My littlest love. He’s my third and final baby. And every year for his birthday, I struggle to figure out what to get him. Not because I don’t understand him or “know” him, but because . . . well, it seems we already have everything, and I can’t imagine another toy entering my house.
But last year, after playing at a friend’s house in a ball pit, I realized we no longer had one of our own. A ball pit — perfect gift for D’s birthday!
He was thrilled! Delighted! And since then, I’ve come to understand why that very ball pit was the best and worst thing I’ve ever bought for my kids.
- It was so affordable! Keep in mind the balls came separately, but still, overall, very affordable. This is the one we have: click here to see the ball pit and the balls we ordered.
- It’s great for multiple ages.
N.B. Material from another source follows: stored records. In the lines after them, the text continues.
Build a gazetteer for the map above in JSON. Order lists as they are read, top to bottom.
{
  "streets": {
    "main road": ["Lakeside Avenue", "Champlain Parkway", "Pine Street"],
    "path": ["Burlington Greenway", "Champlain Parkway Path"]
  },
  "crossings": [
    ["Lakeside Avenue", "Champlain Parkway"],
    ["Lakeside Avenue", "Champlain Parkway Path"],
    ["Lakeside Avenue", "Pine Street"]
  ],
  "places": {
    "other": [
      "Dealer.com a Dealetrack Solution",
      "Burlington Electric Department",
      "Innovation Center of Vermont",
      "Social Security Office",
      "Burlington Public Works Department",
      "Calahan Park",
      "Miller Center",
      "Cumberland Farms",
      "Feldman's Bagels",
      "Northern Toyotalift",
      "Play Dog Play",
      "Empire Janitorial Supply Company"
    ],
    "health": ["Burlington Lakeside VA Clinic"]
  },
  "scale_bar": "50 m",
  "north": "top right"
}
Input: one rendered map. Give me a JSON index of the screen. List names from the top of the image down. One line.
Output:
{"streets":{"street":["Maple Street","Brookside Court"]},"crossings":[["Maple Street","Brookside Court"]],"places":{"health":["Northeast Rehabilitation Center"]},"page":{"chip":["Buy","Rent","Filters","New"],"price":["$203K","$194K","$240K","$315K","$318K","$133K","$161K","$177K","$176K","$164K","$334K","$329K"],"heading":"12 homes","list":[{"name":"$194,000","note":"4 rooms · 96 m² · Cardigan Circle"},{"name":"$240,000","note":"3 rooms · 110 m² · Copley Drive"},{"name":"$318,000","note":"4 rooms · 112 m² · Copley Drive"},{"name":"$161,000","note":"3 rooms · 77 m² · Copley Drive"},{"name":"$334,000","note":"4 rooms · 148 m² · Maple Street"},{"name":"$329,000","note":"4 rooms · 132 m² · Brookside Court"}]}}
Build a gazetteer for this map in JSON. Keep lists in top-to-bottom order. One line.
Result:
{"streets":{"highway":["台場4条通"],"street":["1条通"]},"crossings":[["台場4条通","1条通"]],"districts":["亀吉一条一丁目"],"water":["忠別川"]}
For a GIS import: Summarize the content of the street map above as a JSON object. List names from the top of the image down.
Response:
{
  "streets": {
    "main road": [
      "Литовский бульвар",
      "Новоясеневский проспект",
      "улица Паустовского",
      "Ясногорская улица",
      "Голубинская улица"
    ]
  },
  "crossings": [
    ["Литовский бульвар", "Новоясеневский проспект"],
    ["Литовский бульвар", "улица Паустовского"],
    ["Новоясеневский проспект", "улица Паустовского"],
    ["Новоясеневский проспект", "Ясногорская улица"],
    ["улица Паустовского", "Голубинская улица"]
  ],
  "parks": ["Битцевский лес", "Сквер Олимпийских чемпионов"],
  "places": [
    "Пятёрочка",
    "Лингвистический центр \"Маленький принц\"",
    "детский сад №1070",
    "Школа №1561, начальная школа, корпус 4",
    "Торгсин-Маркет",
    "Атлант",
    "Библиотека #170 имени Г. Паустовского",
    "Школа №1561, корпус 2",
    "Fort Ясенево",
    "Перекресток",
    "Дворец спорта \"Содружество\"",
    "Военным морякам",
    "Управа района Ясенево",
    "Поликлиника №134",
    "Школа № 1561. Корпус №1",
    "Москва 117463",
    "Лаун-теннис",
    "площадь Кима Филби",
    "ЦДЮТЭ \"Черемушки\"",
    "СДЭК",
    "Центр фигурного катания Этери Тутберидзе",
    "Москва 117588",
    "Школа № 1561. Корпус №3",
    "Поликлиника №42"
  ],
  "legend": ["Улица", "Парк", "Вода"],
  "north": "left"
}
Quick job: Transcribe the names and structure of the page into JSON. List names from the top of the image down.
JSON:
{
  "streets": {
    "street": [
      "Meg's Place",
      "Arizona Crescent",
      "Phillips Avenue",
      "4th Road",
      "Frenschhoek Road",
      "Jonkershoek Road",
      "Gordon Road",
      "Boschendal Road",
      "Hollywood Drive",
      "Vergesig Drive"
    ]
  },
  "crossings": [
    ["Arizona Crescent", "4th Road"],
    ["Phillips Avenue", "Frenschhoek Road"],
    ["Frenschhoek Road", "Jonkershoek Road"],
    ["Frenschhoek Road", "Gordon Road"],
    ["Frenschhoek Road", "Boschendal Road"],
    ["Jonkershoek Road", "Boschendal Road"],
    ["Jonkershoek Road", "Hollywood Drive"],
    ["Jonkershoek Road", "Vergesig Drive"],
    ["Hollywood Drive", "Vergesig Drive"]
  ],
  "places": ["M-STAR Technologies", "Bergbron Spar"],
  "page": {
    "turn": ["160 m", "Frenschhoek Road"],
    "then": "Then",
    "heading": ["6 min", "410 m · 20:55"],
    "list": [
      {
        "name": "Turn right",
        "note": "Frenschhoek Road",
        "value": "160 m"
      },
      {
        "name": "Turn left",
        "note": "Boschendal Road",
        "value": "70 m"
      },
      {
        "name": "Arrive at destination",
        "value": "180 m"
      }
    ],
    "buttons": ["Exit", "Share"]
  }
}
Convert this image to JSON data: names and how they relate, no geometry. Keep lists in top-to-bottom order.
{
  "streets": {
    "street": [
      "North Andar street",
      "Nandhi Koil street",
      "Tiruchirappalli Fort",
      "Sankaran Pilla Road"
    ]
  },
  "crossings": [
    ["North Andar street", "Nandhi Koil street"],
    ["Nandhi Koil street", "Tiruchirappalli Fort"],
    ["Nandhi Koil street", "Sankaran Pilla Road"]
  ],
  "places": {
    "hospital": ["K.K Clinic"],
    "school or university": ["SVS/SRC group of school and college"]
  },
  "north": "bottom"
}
Even my 10yo still finds ways to have fun in it!
- You can lose pieces, and it’s still fun to play with. We bought 400 balls for the pit. I’m certain there are no longer 400 in there. But there are enough! And, unlike every other single game or toy in our house with missing pieces, this one is still in perfect working order, and nobody even notices when pieces — in this case balls — are missing.
- It’s portable! The ball pit itself folds up easily, and as long as you have somewhere to keep the balls (a hamper, a clothes basket, a bin, the bag they came in, etc.), it’s easy to move this activity from one room to another or even bring it outdoors.
- It’s great for being more than just a ball pit! Sort the colors, practice juggling, play basketball, pretend the balls are popcorn popping, or gumballs in a gumball machine, perfect for dumping the balls on each other’s heads, and, of course . . .for pegging them at each other so hard that they can leave red spots on the skin. So many games in one!
- The balls float! Which makes them great bath toys . . . or, apparently, for experimenting in the toilet.
- It’s safe! Yes, the ball pit itself is safe, the balls are safe. Whether my boys play safely in it is another question (“Mom, watch me jump off the bed into the ball pit!”)
- It’s contained. When I need all my boys in one place, out of my way, I simply send them up to D’s room where the ball pit is, for good, clean fun . . . that mostly stays put.
- Except when it’s not contained at all. Like when my sweet littlest love decides to dump the whole ball pit (since it’s so lightweight and portable!) down the stairs, and then say he needs help cleaning up the almost 400 balls that have rolled around into the playroom and dining room and hallway . . .
- . .. which brings me to my last point . . . Really, what was I thinking? In this house full of boys, THE LAST THING I NEED IS MORE BALLS ROAMING AROUND.